- Badge of the Free French Camel Corps with the Cross of Lorraine, symbol of the Free French Forces
- Active: September 1941 to February 1942
- Country: French Somaliland
- Allegiance: Free France
- Branch: Cavalry
- Type: Méhariste camel cavalry
- Engagements: Italian conquest of British Somaliland East African Campaign Battle of Dakar Liberation of Paris

Commanders
- Notable commanders: Captain Edouard Dieffenbach

= Free French Camel Corps =

The Free French Camel Corps (Corps de Méharistes Français Libres) was a méhariste camel cavalry unit of the Free French forces, founded by among others Captain Edouard Dieffenbach, under command of General Charles de Gaulle during World War II.

==History==
Co-founded in Djibouti by Alsatian First World War veteran Captain Edouard Dieffenbach as deputy commander, first set up as the Free French Camel Platoon (Peloton méhariste français libre), the unit was later renamed the Free French Camel Corps (Corps de méharistes français libres). It was active from September 1941 to February 1942, with initial strength estimated to about 15-20 camels along with riders.
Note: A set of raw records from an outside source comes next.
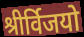
श्रीर्विजयोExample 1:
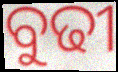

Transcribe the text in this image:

ବୁଢୀ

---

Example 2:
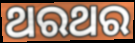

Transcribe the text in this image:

ଥରଥର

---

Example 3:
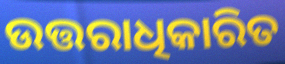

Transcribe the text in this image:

ଉତ୍ତରାଧିକାରିତ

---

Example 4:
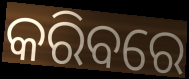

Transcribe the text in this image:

କରିବରେ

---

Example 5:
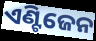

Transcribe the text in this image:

ଏଣ୍ଟିଜେନ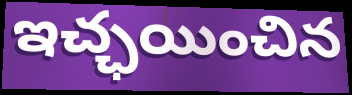
ఇచ్ఛయించిన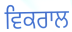
ਵਿਕਰਾਲ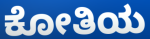
ಕೋತಿಯ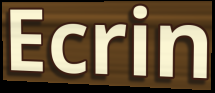
Ecrin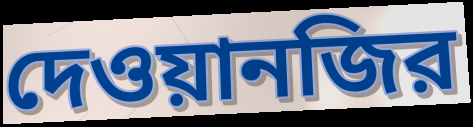
দেওয়ানজির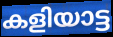
കളിയാട്ടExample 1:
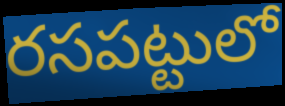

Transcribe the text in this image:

రసపట్టులో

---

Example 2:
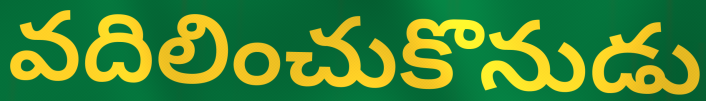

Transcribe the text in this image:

వదిలించుకొనుడు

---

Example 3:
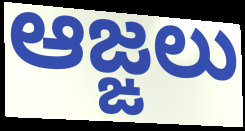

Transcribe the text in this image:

ఆజ్ఙలు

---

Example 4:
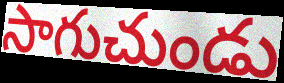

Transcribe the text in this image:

సాగుచుండు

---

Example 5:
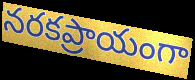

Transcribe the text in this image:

నరకప్రాయంగాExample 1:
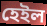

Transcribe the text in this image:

Among the troops, apart from Edouard Dieffenbach, was Lieutenant Magendie, Adjutant Emile Cayre, Sergents Battaglini, Sergeant Carbuccia (a Corsican who was killed in action for France in the Italian Campaign), Corporal Farner, physician, Commander Griveau and about 14 other compatriots.

The unit was stationed in areas equivalent to today's Somalia, Ethiopia and Eritrea, then under occupation.

The unit notably fought alongside the British Somaliland Camel Corps and saw action in East Africa.